▶ ЗАДАНИЕ 1
Извлеки без изменений строки записей от самого начала записей до строки с «latitude: 53.2240» включительно.

В горниле народного творчества славянских народов данные страницы страшных бедствий и испытаний были «переплавлены» в высокое поэтическое «Сказание о невидимом граде Китеже», которое повествует: «Когда монголо-татары во главе с Батыем вторглись во Владимиро-Суздальское княжество, князь Юрий Всеволодович после великой сечи отступил в большой град Китеж, лежавший за рекой Керженцем на берегу озера Светлояра».

В сказании повествуется: «Батый пошел на город приступом. Князь погиб в битве, но город не достался татарам: Бог внял молитвами жителей и сотворил чудо – град Китеж сокрылся под землю и стал невидимым. Он ушел под землю со всеми своими жителями, с церквями и монастырями, с княжескими палатами и хижинами простолюдинов, и все они живут под землей и по сей день. И ныне еще иногда можно видеть в озере отражение невидимого града, а припав ухом к земле, можно слышать удивительный звон колоколов».

Эта красивая легенда, сохраненная в творческом воображении как народа, так и художников, композиторов, писателей и поэтов. Картины Васнецова и Рериха, опера Римского-Корсакова, проза Максима Горького, Мельникова-Печерского, Короленко, Пришвина, стихи Аполлона Майкова, Максимилиана Волошина и других разнесли по свету славу невидимого «града Китежа».

Озеро Светлояр небольшое, почти круглое, окруженное холмами и лесом. Жители боялись купаться в «святом озере». Вокруг озера когда-то бродили отшельники, «изнурявшие плоть свою». Они изрыли всю гору землянками и пещерами с потайными ходами.

Церковь Бориса и Глеба в Кидекше (один из вариантов Китежа) действительно уцелела от татарского разгрома – она стоит и ныне над рекой Нерли. Спасение этой церкви, когда все кругом обращалось в пепел и руины, должно было казаться поистине чудесным. Под 1239 годом, как раз после известия о татарском нашествии, летописец записал: «Тогда же лета священна быть церковь Бориса и Глеба в Кидекши, великим священьем». Очевидно, вот он, первый росток легенды.

Откуда же представление об исчезнувшем городе? В летописном рассказе ХV века приводится предание о том, что князь Юрий «ссыпа город Кидашеньку», то есть укрепил земляным валом. В конце ХVIII ст. упоминается о Кидекше – «на сем месте прежде был город».

Теперь стало понятно, как сформировалась легенда о невидимом граде Китеже, от которого остались только земляные укрепления, слившаяся с преданием о чудесном спасении церкви. Первое предание подсказало объяснение второму, а второе – первому. Взятые вместе они прекрасно объясняли друг друга. Церковь потому и уцелела, что Господь ее вместе с городом укрыл под землей. Все стало на свои места. Появилось сказание о невидимом граде Китеже.

▶ ЗАДАНИЕ 2
Где, согласно отрывку о граде Китеже, находился город, в который отступил князь Юрий Всеволодович?

▶ ВЫБОРКА ДАННЫХ
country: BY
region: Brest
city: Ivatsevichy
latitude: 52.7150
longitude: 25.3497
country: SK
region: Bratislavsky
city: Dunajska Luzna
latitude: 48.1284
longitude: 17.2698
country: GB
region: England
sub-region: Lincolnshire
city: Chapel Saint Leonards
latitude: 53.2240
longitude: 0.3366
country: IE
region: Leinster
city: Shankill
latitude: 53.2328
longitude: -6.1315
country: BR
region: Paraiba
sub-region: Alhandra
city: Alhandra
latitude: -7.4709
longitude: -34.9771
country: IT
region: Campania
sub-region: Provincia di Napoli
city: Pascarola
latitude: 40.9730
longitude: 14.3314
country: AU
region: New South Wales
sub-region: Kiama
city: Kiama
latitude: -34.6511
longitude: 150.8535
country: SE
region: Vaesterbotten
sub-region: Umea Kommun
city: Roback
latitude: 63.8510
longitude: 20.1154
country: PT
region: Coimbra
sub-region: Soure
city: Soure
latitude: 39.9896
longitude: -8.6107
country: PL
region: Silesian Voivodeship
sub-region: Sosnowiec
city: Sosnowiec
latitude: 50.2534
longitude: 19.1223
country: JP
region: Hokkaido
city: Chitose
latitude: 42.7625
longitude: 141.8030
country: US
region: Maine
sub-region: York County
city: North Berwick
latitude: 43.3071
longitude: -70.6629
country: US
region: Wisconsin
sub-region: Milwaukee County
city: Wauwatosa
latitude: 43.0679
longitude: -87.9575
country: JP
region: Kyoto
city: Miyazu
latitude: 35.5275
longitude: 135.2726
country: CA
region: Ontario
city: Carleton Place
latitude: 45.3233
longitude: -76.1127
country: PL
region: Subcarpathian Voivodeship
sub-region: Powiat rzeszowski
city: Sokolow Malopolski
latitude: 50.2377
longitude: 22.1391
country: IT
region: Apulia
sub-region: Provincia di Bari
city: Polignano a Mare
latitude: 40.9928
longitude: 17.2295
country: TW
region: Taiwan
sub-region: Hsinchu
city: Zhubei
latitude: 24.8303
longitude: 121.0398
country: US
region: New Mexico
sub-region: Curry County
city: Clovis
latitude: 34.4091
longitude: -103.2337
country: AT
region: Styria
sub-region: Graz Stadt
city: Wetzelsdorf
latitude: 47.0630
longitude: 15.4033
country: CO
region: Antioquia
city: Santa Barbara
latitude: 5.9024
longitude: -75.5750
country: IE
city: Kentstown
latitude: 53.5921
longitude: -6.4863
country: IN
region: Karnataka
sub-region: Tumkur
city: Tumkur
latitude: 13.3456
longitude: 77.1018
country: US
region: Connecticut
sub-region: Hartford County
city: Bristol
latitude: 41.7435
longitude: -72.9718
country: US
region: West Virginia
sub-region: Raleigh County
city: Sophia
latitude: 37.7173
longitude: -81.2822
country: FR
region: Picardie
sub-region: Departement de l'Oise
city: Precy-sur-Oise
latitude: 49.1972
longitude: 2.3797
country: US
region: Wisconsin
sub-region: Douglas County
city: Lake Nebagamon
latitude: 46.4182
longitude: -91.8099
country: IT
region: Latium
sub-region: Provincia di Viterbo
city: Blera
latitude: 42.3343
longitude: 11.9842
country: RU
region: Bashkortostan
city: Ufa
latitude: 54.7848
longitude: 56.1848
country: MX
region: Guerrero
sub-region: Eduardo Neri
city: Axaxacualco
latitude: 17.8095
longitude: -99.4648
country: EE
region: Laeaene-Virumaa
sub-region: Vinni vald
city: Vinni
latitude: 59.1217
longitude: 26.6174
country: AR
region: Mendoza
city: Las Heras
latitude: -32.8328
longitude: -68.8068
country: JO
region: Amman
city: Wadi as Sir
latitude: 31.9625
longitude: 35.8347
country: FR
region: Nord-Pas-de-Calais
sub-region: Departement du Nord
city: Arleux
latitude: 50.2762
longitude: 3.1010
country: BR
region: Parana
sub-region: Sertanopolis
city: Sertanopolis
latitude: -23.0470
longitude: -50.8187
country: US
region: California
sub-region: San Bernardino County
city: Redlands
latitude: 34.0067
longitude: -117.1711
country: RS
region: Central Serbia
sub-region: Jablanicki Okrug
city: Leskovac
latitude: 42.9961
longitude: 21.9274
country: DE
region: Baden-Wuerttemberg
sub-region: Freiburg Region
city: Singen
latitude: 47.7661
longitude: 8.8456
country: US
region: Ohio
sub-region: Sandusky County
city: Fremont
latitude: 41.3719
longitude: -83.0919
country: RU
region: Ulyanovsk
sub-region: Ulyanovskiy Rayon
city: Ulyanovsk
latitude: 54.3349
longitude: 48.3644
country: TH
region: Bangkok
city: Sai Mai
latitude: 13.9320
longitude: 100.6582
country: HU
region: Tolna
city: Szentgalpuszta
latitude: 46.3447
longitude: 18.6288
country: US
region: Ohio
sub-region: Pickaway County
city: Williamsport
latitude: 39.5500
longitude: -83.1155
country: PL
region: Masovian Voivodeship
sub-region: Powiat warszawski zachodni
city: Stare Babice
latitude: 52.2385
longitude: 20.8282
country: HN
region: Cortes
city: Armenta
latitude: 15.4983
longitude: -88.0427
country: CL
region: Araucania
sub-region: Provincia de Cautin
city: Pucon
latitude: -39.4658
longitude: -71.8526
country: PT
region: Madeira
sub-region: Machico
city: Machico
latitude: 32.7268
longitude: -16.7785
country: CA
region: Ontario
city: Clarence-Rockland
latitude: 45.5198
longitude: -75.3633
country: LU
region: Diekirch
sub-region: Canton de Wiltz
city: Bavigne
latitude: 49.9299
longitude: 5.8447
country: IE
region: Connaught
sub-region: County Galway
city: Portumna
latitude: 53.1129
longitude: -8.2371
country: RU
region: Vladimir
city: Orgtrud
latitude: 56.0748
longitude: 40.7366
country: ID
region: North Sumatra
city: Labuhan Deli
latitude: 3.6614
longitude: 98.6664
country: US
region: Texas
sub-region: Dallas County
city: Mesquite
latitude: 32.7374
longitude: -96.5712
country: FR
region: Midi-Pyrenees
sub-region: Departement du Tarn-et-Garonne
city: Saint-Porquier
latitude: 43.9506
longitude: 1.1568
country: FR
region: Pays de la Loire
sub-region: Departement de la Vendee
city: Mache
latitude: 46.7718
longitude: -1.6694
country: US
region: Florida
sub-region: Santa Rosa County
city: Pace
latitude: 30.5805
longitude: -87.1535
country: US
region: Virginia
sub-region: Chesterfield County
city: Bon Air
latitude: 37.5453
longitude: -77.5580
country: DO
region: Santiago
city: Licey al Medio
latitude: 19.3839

▶ РЕЗУЛЬТАТ 1
country: BY
region: Brest
city: Ivatsevichy
latitude: 52.7150
longitude: 25.3497
country: SK
region: Bratislavsky
city: Dunajska Luzna
latitude: 48.1284
longitude: 17.2698
country: GB
region: England
sub-region: Lincolnshire
city: Chapel Saint Leonards
latitude: 53.2240

▶ РЕЗУЛЬТАТ 2
За рекой Керженцем, на берегу озера Светлояра.